By Cory Bennett - 12/20/14 05:01 PM EST
The Sony Pictures hack has forced Americans to confront an aspect of cyber warfare common overseas but rarely discussed domestically — psychological cyberattacks.
When U.S. policymakers discuss the threat of cyberattacks, the focus is often on their destructive potential — overheating a nuclear power plant’s core reactor, or eliminating essential financial records.
But the apparent success of the Sony hit has exposed the effectiveness of psychological cyber attacks. The attack prompted the studio to pull the movie, costing millions of dollars, damaging Sony’s reputation and reportedly leaving its top executives on the ropes.
“Where cyber can probably be successful is in these psychological operations,” said Dmitri Alperovitch, co-founder of cybersecurity firm CrowdStrike, which monitors critical infrastructure attacks. “Cyber is not necessarily extremely useful in conducting physically destructive attacks.”
That raises the question: Has the U.S. been miscalculating a major looming cyber threat?
“I don’t think anybody, and I include the Department of Defense in this, does a good job of thinking about what future kinds of cyber conflicts look like,” said Jason Healey, a director at the Atlantic Council who has worked on cyber defenses at the White House and for Goldman Sachs in Hong Kong.
The Sony cyberattack, which started as a fairly standard theft of data, quickly escalated into public blackmail and violent threats, as a hacking group called “Guardians of Peace” demanded Sony not release “The Interview,” a comedy depicting the fictional assassination of North Korean leader Kim Jong Un.
Before Sony conceded to the hackers’ demands, the assailants waged a protracted campaign to embarrass the company. They leaked top executives’ emails that contained racially tinged jokes about President Obama and considerable behind-the-scenes bickering among the Hollywood elite.
Not granted their way after two weeks, the group escalated its blackmail campaign with Sept. 11-style threats against any theater that screened the movie. Despite no known credible evidence of a plot, Sony cancelled the movie’s release.
“It’s more than a burglary and home invasion,” said Tom Kellermann, chief cybersecurity officer at security research firm Trend Micro. “It’s, ‘I want to slaughter your family as well.’”
The incident has the whole entertainment industry on edge, wondering who’s next.
“Hollywood is very much a reputation driven business and economics and relationships are really the coin of the realm,” said Seth Shapiro, a two-time Emmy winning producer who has worked at film studios like Walt Disney Company and Universal Pictures. “In this case, both of those were hit.”
Sony stands to lose over $100 million in the wake of the cyberattack, with some analysts predicting that number could double.
“It really does feel like the overarching intent of it was to burn the company to the ground,” Shapiro added.
Lawmakers have noted the shift as well, highlighting the ill-defined line between psychological cyberattacks and cyber terrorism.
“In the past, crime has been the primary motivation [in cyberattacks], but terrorism is now something that’s of equal concern,” said Rep. Patrick Meehan (R-Pa.), who chairs the House subcommittee on cybersecurity, during a Friday interview on “Fox and Friends.”

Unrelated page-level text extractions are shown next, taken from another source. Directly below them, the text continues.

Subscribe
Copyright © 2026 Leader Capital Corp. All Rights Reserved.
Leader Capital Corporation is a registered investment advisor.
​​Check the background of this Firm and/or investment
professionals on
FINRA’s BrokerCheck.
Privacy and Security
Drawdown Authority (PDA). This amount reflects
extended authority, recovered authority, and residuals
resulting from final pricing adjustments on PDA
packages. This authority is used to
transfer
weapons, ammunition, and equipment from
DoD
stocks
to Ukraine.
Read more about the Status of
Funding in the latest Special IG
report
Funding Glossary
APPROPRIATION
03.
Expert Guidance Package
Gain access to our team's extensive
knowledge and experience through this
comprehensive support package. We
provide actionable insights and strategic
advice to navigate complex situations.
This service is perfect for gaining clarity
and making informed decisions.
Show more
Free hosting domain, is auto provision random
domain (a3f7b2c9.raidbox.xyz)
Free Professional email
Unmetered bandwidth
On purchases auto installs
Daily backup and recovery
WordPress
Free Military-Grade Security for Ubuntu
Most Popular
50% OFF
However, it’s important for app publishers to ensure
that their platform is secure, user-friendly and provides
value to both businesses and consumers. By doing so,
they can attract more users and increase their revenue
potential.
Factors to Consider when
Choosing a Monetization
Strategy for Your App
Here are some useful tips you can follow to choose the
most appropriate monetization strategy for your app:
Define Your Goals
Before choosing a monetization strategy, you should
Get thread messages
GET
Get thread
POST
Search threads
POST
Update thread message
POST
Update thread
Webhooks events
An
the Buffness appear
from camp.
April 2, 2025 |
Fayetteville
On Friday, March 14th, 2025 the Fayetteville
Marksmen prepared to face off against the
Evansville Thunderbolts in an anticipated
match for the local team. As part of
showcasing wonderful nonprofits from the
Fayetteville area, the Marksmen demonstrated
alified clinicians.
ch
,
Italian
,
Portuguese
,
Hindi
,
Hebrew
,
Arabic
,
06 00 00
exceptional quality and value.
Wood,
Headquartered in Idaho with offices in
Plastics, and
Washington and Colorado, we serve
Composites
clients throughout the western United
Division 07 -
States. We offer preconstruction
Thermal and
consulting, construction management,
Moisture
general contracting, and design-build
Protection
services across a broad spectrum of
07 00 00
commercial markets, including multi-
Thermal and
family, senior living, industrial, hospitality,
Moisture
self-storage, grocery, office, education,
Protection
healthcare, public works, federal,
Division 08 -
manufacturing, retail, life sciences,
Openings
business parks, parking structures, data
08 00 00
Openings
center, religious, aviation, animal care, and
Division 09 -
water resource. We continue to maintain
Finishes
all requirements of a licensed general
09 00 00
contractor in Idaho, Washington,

On Friday, the government accused North Korea of sponsoring the attack and promised a “proportional” response, pulling the U.S. into a conflict that other cyber powers — China, Russia, Iran, North Korea — have been waging for awhile.
Those countries view cyber warfare as a battle of information, not physical dominance, Alperovitch explained. It can be waged in varying ways.
Russian leader Vladimir Putin, for instance, might view a blog post critical of Russian leadership as a cyberattack, Alperovitch said. At the same time, Moscow conducts cyber espionage on other countries with the intention of shaming them publicly.
“It’s just a very different mentality,” Alperovitch said.
And it’s a culture that’s hard to change through retaliatory cyberattacks, indictments or sanctions, said Catherine Lotrionte, who served during the George W. Bush administration as counsel on foreign intelligence issues for the White House, Senate Intelligence Committee and CIA.
The United Nations has a slowly expanding cyber working group that includes the U.S., China and Russia. It’s an ideal forum to address the standards around psychological cyberattacks, Lotrionte said.
“You need to start something saying, ‘No this is not acceptable in the international community,'” she said.
It’s an arduous process, though, Lotrionte acknowledged.
The Atlantic Council’s Healey had a quicker option.
“Show the f-----g movie,” he said, laughing. “It’s that simple.”